If $1+\sin \theta +{\sin }^2\theta +...\mathrm{\infty }=4+2\sqrt{3}$, $0<\theta <\pi$ and $\theta \ne \frac{\pi }{2}$, then $\theta$ is equal to

• A. $\theta =\frac{\pi }{3}$
• B. $\theta =\frac{\pi }{6}$
• C. $\theta =\frac{\pi }{3}or\frac{\pi }{6}$
• D. $\theta =\frac{\pi }{3}or\frac{2\mathrm{\pi }}{3}$

Answer 1

The correct option is D

$\theta =\frac{\pi }{3}or\frac{2\mathrm{\pi }}{3}$

To find the value of $\theta$:

Given, $1+\sin \theta +{\sin }^2\theta +...\mathrm{\infty }=4+2\sqrt{3}$, $0<\theta <\pi$ and $\theta \ne \frac{\pi }{2}$,

$1+\sin \theta +{\sin }^2\theta +...\mathrm{\infty }$ is geometric progression with first term, $a=1$ and common ratio, $r=\sin \theta$ .

As we know,

Sum of geometric progression upto $\infty$, ${\mathit{S}}_{\mathbf{\infty }}\mathbf{=}\frac{\mathbf{a}}{\mathbf{1}\mathbf{-}\mathbf{r}}$,

where $a$ is the first term and $r$ is the common ratio of geometric progression.
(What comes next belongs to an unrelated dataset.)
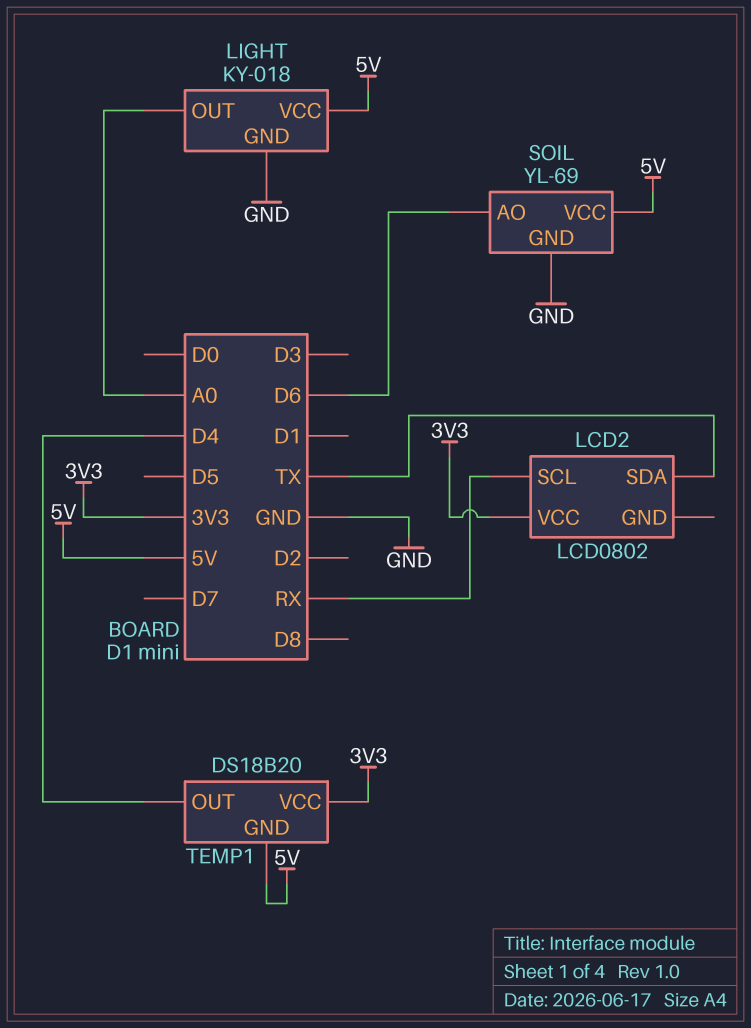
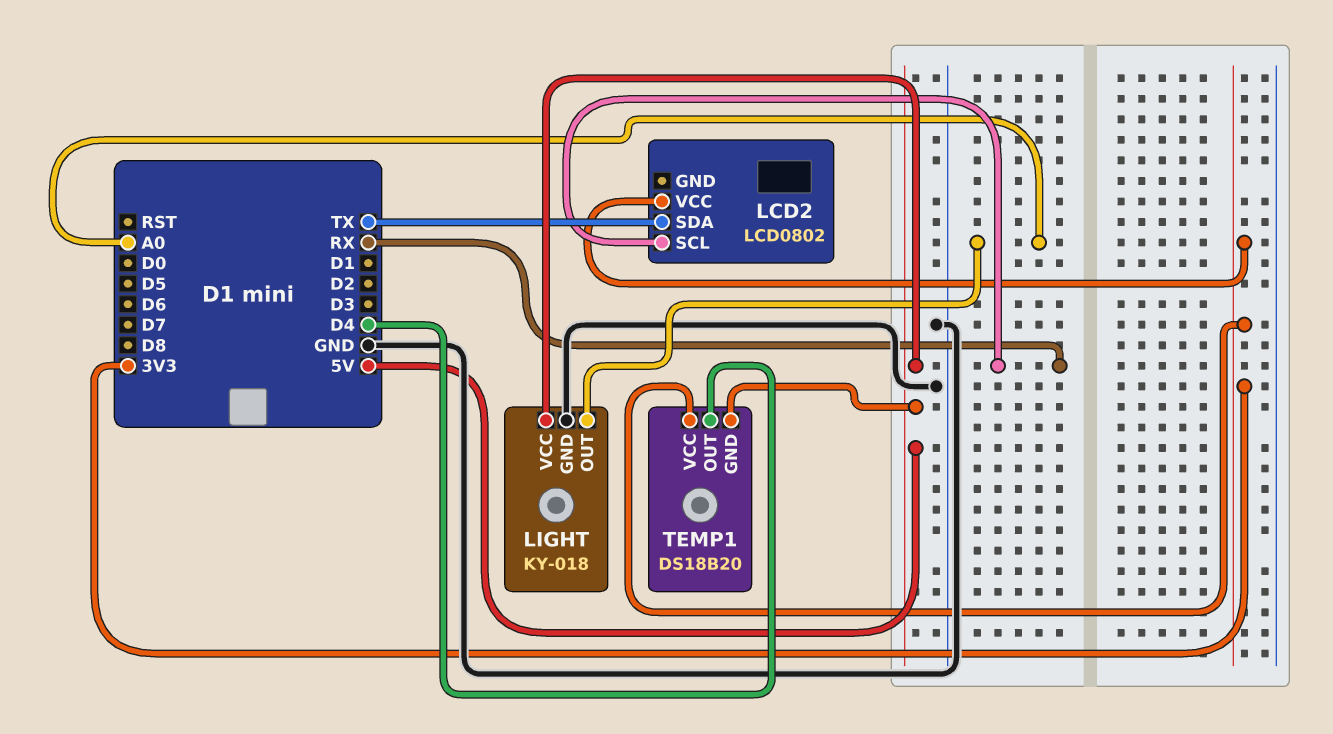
SOIL: YL-69 -> none
SOIL pin AO: D6 -> none
SOIL pin GND: GND -> none
SOIL pin VCC: 5V -> none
$\therefore \begin{array}{rl}1+\sin \theta +{\sin }^2\theta +...\mathrm{\infty }& =\frac{1}{1-\sin \theta }\end{array}$

$\Rightarrow$ $\begin{array}{rl}4+2\sqrt{3}& =\frac{1}{1-\sin \theta }\end{array}$

$\Rightarrow$ $\begin{array}{rl}1-\sin \theta & =\frac{1}{4+2\sqrt{3}}\end{array}$

$\Rightarrow$ $\begin{array}{rl}1-\sin \theta & =\frac{4-2\sqrt{3}}{(4+2\sqrt{3})(4-2\sqrt{3})}\end{array}$

$\begin{array}{rl}& =\frac{4-2\sqrt{3}}{16-12}\\ & =\frac{4-2\sqrt{3}}{4}\\ & =1-\frac{\sqrt{3}}{2}\end{array}$

$\Rightarrow$ $\begin{array}{rl}\sin \theta & =1-1+\frac{\sqrt{3}}{2}\end{array}$

$\Rightarrow$ $\begin{array}{rl}\sin \theta & =\frac{\sqrt{3}}{2}\end{array}$

$\begin{array}{rl}\mathbf{\therefore }\mathbf{\theta }& \mathbf{}\mathbf{=}\frac{\mathbf{\pi }}{\mathbf{3}}\mathbf{,}\frac{\mathbf{2}\mathbf{\pi }}{\mathbf{3}}\end{array}$

Hence, option (D) is the correct option.